L2 SOC Lead

Job Title:

Location

Position Summary:

We are seeking an experienced Level 2 SOC Lead to join our STL Digital Security Operations Centre. The ideal candidate will need to have hands-on experience with Microsoft Sentinel, Google Security Operations (Chronicle) SIEM or similar platforms, Microsoft Defender for Endpoint (MDE) and SOAR platforms, enabling efficient triage, investigation, and containment of security incidents.
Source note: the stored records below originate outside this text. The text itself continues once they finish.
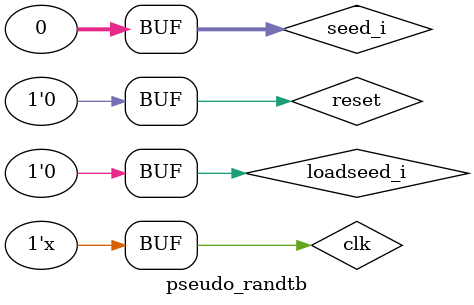
<source format=v>
`timescale 1ns / 1ps


module pseudo_randtb;

	// Inputs
	reg clk;
	reg reset;
	reg loadseed_i;
	reg [31:0] seed_i;

	// Outputs
	wire [31:0] number_o;

	// Instantiate the Unit Under Test (UUT)
	rand uut (
		.clk(clk), 
		.reset(reset), 
		.loadseed_i(loadseed_i), 
		.seed_i(seed_i), 
		.number_o(number_o)
	);

	initial begin
		// Initialize Inputs
		clk = 0;
		reset = 1;
		loadseed_i = 0;
		seed_i = 0;

		// Wait 100 ns for global reset to finish
		#100;
		reset = 0;
        
		// Add stimulus here

	end
	
	always #5 clk <= ~clk;
      
endmodule


</source>
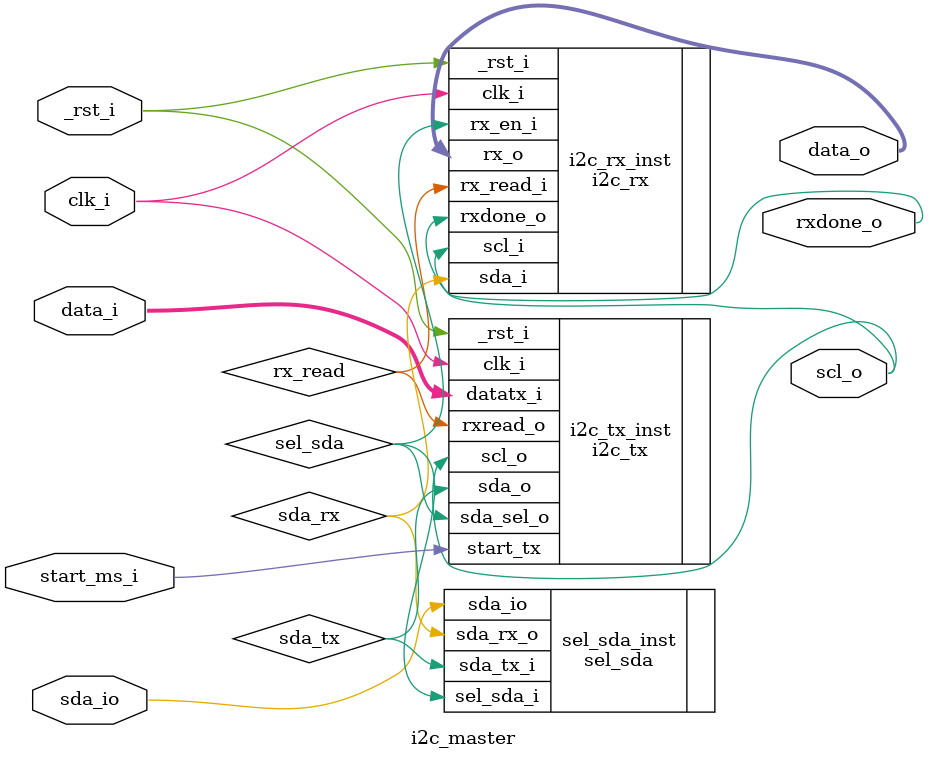
<source format=sv>
module i2c_master
  (
    input  logic clk_i, //global clock
    input  logic _rst_i, //global active low reset
    input  logic start_ms_i, // master start control from interface
    input  logic [23:0] data_i, //data from interface
    inout  wire sda_io, //global sda
    output logic scl_o, //global scl
    output logic [7:0] data_o, //data to interface
    output logic rxdone_o //rxready
  );
  logic txdone;
  logic sda_tx;
  logic sda_rx;
  logic sel_sda;
  logic rx_read;
  i2c_tx  i2c_tx_inst (
            .clk_i(clk_i),
            ._rst_i(_rst_i),
            .start_tx(start_ms_i),
            .datatx_i(data_i),
            .sda_sel_o(sel_sda),
            .sda_o(sda_tx),
            .scl_o(scl_o),
            .rxread_o(rx_read)
          );

  i2c_rx  i2c_rx_inst (
            .sda_i(sda_rx),
            .scl_i(scl_o),
            .clk_i(clk_i),
            ._rst_i(_rst_i),
            .rx_en_i(sel_sda),
            .rx_read_i(rx_read),
            .rxdone_o(rxdone_o),
            .rx_o(data_o)
          );

  sel_sda  sel_sda_inst (
             .sel_sda_i(sel_sda),
             .sda_tx_i(sda_tx),
             .sda_rx_o(sda_rx),
             .sda_io(sda_io)
           );

endmodule

</source>
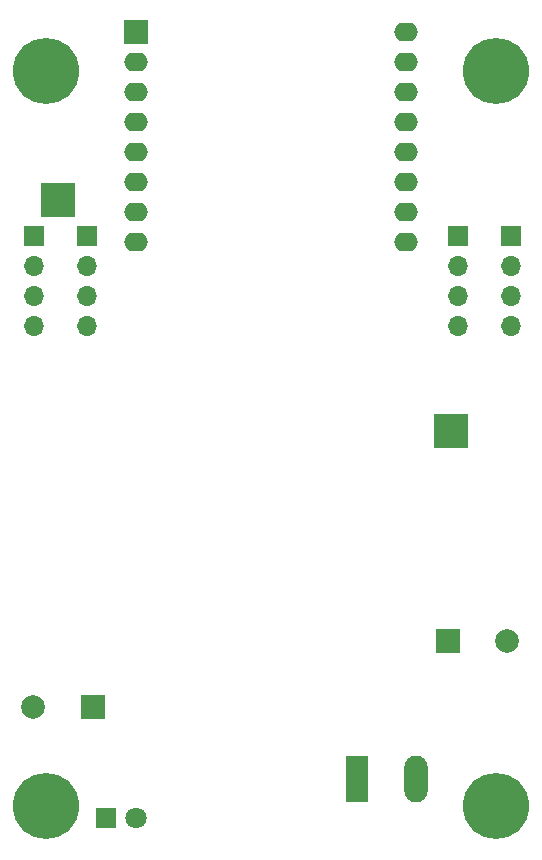
<source format=gbs>
%TF.GenerationSoftware,KiCad,Pcbnew,7.0.1*%
%TF.CreationDate,2023-06-05T22:57:51+02:00*%
%TF.ProjectId,AxisPCB-STM32F411,41786973-5043-4422-9d53-544d33324634,1*%
%TF.SameCoordinates,Original*%
%TF.FileFunction,Soldermask,Bot*%
%TF.FilePolarity,Negative*%
%FSLAX46Y46*%
G04 Gerber Fmt 4.6, Leading zero omitted, Abs format (unit mm)*
G04 Created by KiCad (PCBNEW 7.0.1) date 2023-06-05 22:57:51*
%MOMM*%
%LPD*%
G01*
G04 APERTURE LIST*
%ADD10C,5.600000*%
%ADD11C,3.600000*%
%ADD12R,1.980000X3.960000*%
%ADD13O,1.980000X3.960000*%
%ADD14R,2.000000X2.000000*%
%ADD15C,2.000000*%
%ADD16R,1.700000X1.700000*%
%ADD17O,1.700000X1.700000*%
%ADD18O,2.000000X1.600000*%
%ADD19R,1.800000X1.800000*%
%ADD20C,1.800000*%
%ADD21R,3.000000X3.000000*%
G04 APERTURE END LIST*
D10*
X156210000Y-30480000D03*
D11*
X156210000Y-30480000D03*
D12*
X144428000Y-90424000D03*
D13*
X149428000Y-90424000D03*
D14*
X152153323Y-78740000D03*
D15*
X157153323Y-78740000D03*
D16*
X121600000Y-44450000D03*
D17*
X121600000Y-46990000D03*
X121600000Y-49530000D03*
X121600000Y-52070000D03*
D11*
X156210000Y-92710000D03*
D10*
X156210000Y-92710000D03*
D14*
X125730000Y-27178000D03*
D18*
X125730000Y-29718000D03*
X125730000Y-32258000D03*
X125730000Y-34798000D03*
X125730000Y-37338000D03*
X125730000Y-39878000D03*
X125730000Y-42418000D03*
X125730000Y-44958000D03*
X148590000Y-44958000D03*
X148590000Y-42418000D03*
X148590000Y-39878000D03*
X148590000Y-37338000D03*
X148590000Y-34798000D03*
X148590000Y-32258000D03*
X148590000Y-29718000D03*
X148590000Y-27178000D03*
D16*
X157480000Y-44450000D03*
D17*
X157480000Y-46990000D03*
X157480000Y-49530000D03*
X157480000Y-52070000D03*
D16*
X117094000Y-44450000D03*
D17*
X117094000Y-46990000D03*
X117094000Y-49530000D03*
X117094000Y-52070000D03*
D19*
X123185000Y-93726000D03*
D20*
X125725000Y-93726000D03*
D14*
X122052477Y-84302600D03*
D15*
X117052477Y-84302600D03*
D11*
X118110000Y-92710000D03*
D10*
X118110000Y-92710000D03*
D11*
X118110000Y-30480000D03*
D10*
X118110000Y-30480000D03*
D16*
X153035000Y-44450000D03*
D17*
X153035000Y-46990000D03*
X153035000Y-49530000D03*
X153035000Y-52070000D03*
D21*
X119126000Y-41402000D03*
X152400000Y-60960000D03*
M02*

</source>
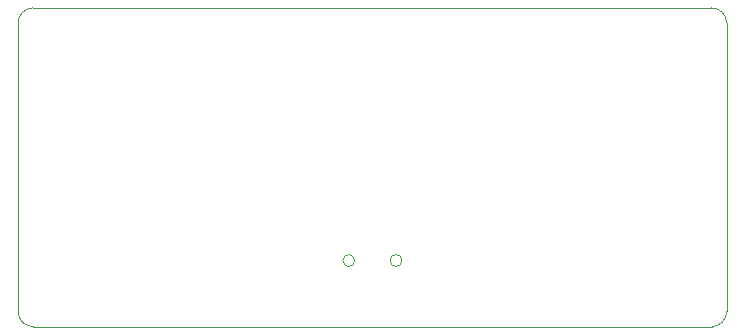
<source format=gm1>
G04 #@! TF.GenerationSoftware,KiCad,Pcbnew,6.0.0-d3dd2cf0fa~116~ubuntu20.04.1*
G04 #@! TF.CreationDate,2022-01-03T21:45:18+01:00*
G04 #@! TF.ProjectId,teebeutel_image_sensor,74656562-6575-4746-956c-5f696d616765,rev?*
G04 #@! TF.SameCoordinates,Original*
G04 #@! TF.FileFunction,Profile,NP*
%FSLAX46Y46*%
G04 Gerber Fmt 4.6, Leading zero omitted, Abs format (unit mm)*
G04 Created by KiCad (PCBNEW 6.0.0-d3dd2cf0fa~116~ubuntu20.04.1) date 2022-01-03 21:45:18*
%MOMM*%
%LPD*%
G01*
G04 APERTURE LIST*
G04 #@! TA.AperFunction,Profile*
%ADD10C,0.050000*%
G04 #@! TD*
G04 APERTURE END LIST*
D10*
X98500000Y-99400000D02*
G75*
G03*
X98500000Y-99400000I-500000J0D01*
G01*
X71250000Y-78000000D02*
G75*
G03*
X69999039Y-79300000I50002J-1300002D01*
G01*
X130000000Y-79250000D02*
X130000961Y-103700000D01*
X128750000Y-105000000D02*
G75*
G03*
X130000961Y-103700000I-50002J1300002D01*
G01*
X128750000Y-105000000D02*
X71300000Y-105000961D01*
X70000000Y-103750000D02*
G75*
G03*
X71300000Y-105000961I1300002J50002D01*
G01*
X70000000Y-103750000D02*
X69999039Y-79300000D01*
X71250000Y-78000000D02*
X128700000Y-77999039D01*
X102500000Y-99400000D02*
G75*
G03*
X102500000Y-99400000I-500000J0D01*
G01*
X130000000Y-79250000D02*
G75*
G03*
X128700000Y-77999039I-1300002J-50002D01*
G01*
M02*

</source>
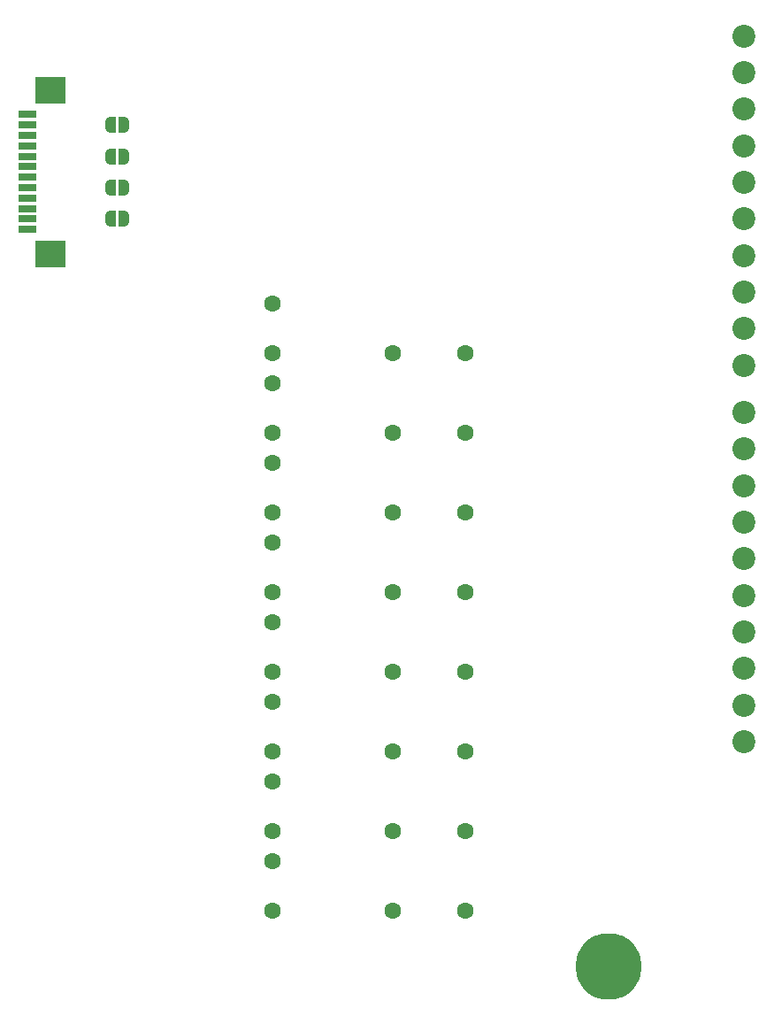
<source format=gbr>
%TF.GenerationSoftware,KiCad,Pcbnew,9.0.0*%
%TF.CreationDate,2025-03-10T21:13:25+03:00*%
%TF.ProjectId,PM_CNV-RQ8,504d5f43-4e56-42d5-9251-382e6b696361,rev?*%
%TF.SameCoordinates,Original*%
%TF.FileFunction,Soldermask,Bot*%
%TF.FilePolarity,Negative*%
%FSLAX46Y46*%
G04 Gerber Fmt 4.6, Leading zero omitted, Abs format (unit mm)*
G04 Created by KiCad (PCBNEW 9.0.0) date 2025-03-10 21:13:25*
%MOMM*%
%LPD*%
G01*
G04 APERTURE LIST*
G04 Aperture macros list*
%AMFreePoly0*
4,1,23,0.500000,-0.750000,0.000000,-0.750000,0.000000,-0.745722,-0.065263,-0.745722,-0.191342,-0.711940,-0.304381,-0.646677,-0.396677,-0.554381,-0.461940,-0.441342,-0.495722,-0.315263,-0.495722,-0.250000,-0.500000,-0.250000,-0.500000,0.250000,-0.495722,0.250000,-0.495722,0.315263,-0.461940,0.441342,-0.396677,0.554381,-0.304381,0.646677,-0.191342,0.711940,-0.065263,0.745722,0.000000,0.745722,
0.000000,0.750000,0.500000,0.750000,0.500000,-0.750000,0.500000,-0.750000,$1*%
%AMFreePoly1*
4,1,23,0.000000,0.745722,0.065263,0.745722,0.191342,0.711940,0.304381,0.646677,0.396677,0.554381,0.461940,0.441342,0.495722,0.315263,0.495722,0.250000,0.500000,0.250000,0.500000,-0.250000,0.495722,-0.250000,0.495722,-0.315263,0.461940,-0.441342,0.396677,-0.554381,0.304381,-0.646677,0.191342,-0.711940,0.065263,-0.745722,0.000000,-0.745722,0.000000,-0.750000,-0.500000,-0.750000,
-0.500000,0.750000,0.000000,0.750000,0.000000,0.745722,0.000000,0.745722,$1*%
G04 Aperture macros list end*
%ADD10R,1.803400X0.635000*%
%ADD11R,2.997200X2.590800*%
%ADD12C,1.608000*%
%ADD13C,2.200000*%
%ADD14O,6.350000X6.350000*%
%ADD15FreePoly0,0.000000*%
%ADD16FreePoly1,0.000000*%
G04 APERTURE END LIST*
D10*
%TO.C,J2*%
X-33556000Y35499992D03*
X-33556000Y34499994D03*
X-33556000Y33499996D03*
X-33556000Y32499998D03*
X-33556000Y31500000D03*
X-33556000Y30500000D03*
X-33556000Y29500000D03*
X-33556000Y28500000D03*
X-33556000Y27500002D03*
X-33556000Y26500004D03*
X-33556000Y25500006D03*
X-33556000Y24500008D03*
D11*
X-31385999Y37850003D03*
X-31385999Y22149997D03*
%TD*%
D12*
%TO.C,K4*%
X-10160000Y-10160000D03*
X1340000Y-10160000D03*
X8340000Y-10160000D03*
X-10160000Y-5460000D03*
%TD*%
%TO.C,K5*%
X-10160000Y-17780000D03*
X1340000Y-17780000D03*
X8340000Y-17780000D03*
X-10160000Y-13080000D03*
%TD*%
%TO.C,K6*%
X-10160000Y-25400000D03*
X1340000Y-25400000D03*
X8340000Y-25400000D03*
X-10160000Y-20700000D03*
%TD*%
%TO.C,K8*%
X-10160000Y-40640000D03*
X1340000Y-40640000D03*
X8340000Y-40640000D03*
X-10160000Y-35940000D03*
%TD*%
%TO.C,K1*%
X-10160000Y12700000D03*
X1340000Y12700000D03*
X8340000Y12700000D03*
X-10160000Y17400000D03*
%TD*%
D13*
%TO.C,J8*%
X35000000Y-24500000D03*
X35000000Y-21000000D03*
X35000000Y-17500000D03*
X35000000Y-14000000D03*
X35000000Y-10500000D03*
X35000000Y-7000000D03*
X35000000Y-3500000D03*
X35000000Y0D03*
X35000000Y3500000D03*
X35000000Y7000000D03*
%TD*%
D12*
%TO.C,K7*%
X-10160000Y-33020000D03*
X1340000Y-33020000D03*
X8340000Y-33020000D03*
X-10160000Y-28320000D03*
%TD*%
D14*
%TO.C,PE1*%
X22000000Y-46000000D03*
%TD*%
D12*
%TO.C,K3*%
X-10160000Y-2540000D03*
X1340000Y-2540000D03*
X8340000Y-2540000D03*
X-10160000Y2160000D03*
%TD*%
%TO.C,K2*%
X-10160000Y5080000D03*
X1340000Y5080000D03*
X8340000Y5080000D03*
X-10160000Y9780000D03*
%TD*%
D13*
%TO.C,J7*%
X35000000Y11500000D03*
X35000000Y15000000D03*
X35000000Y18500000D03*
X35000000Y22000000D03*
X35000000Y25500000D03*
X35000000Y29000000D03*
X35000000Y32500000D03*
X35000000Y36000000D03*
X35000000Y39500000D03*
X35000000Y43000000D03*
%TD*%
D15*
%TO.C,JP3*%
X-25650000Y28500000D03*
D16*
X-24350000Y28500000D03*
%TD*%
D15*
%TO.C,JP4*%
X-25650000Y25500000D03*
D16*
X-24350000Y25500000D03*
%TD*%
D15*
%TO.C,JP1*%
X-25650000Y34500000D03*
D16*
X-24350000Y34500000D03*
%TD*%
D15*
%TO.C,JP2*%
X-25650000Y31500000D03*
D16*
X-24350000Y31500000D03*
%TD*%
M02*

</source>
As a Tier 2 analyst, you will lead deep-dive investigations, refine detection logic, and drive automation improvements to enhance incident response efficiency.

Key Responsibilities:

• Conduct in-depth investigation of alerts escalated from Tier 1 analysts, identifying root causes and determining potential impact.
• Analyze and correlate data from multiple sources (MDE, SIEM, SOAR, threat intelligence) to validate incidents and assess threat scope.
• Respond to and contain endpoint threats using Microsoft Defender for Endpoint and integrated EDR capabilities.
• Develop, test, and optimize SOAR playbooks to automate common detection, triage, and response activities.
• Collaborate with IT and Incident Response teams to remediate compromised systems and prevent recurrence.
• Perform threat hunting using MDE and SIEM telemetry to proactively identify indicators of compromise (IOCs).
• Provide guidance and mentorship to Tier 1 SOC analysts.
• Contribute to the continuous improvement of detection rules, incident handling processes, and SOC documentation.
• Prepare detailed incident reports and recommend corrective actions to improve security posture.

Required Qualifications:

• 36 years of experience in a SOC, incident response, or cybersecurity operations role.
• Strong hands-on experience with Microsoft Sentinel, MDE – XDR, Google Security Operations (Chronicle) SIEM or similar platforms and familiarity with its investigation, response, and hunting features.
• Working knowledge of SOAR platforms (such as Microsoft Sentinel SOAR, Palo Alto Cortex XSOAR, Splunk SOAR, ).
• Understanding of threat detection, incident response workflows, and common attack techniques (MITRE ATT&CK).
• Ability to analyze security events across multiple layers—endpoint, network, and cloud.
• Strong problem-solving and analytical thinking skills.
• Excellent written and verbal communication skills, especially in documenting and reporting incidents.

Preferred Qualifications:

• Certifications such as Microsoft SC-200 (Security Operations Analyst Associate), CompTIA CySA+, GCIA, GCIH, or AZ-500.
• Scripting or automation skills in PowerShell or Python.
• Familiarity with Microsoft Sentinel, Azure Security Center, or Microsoft 365 Defender Suite.
• Experience working in hybrid or cloud-centric environments (Azure, AWS, GCP).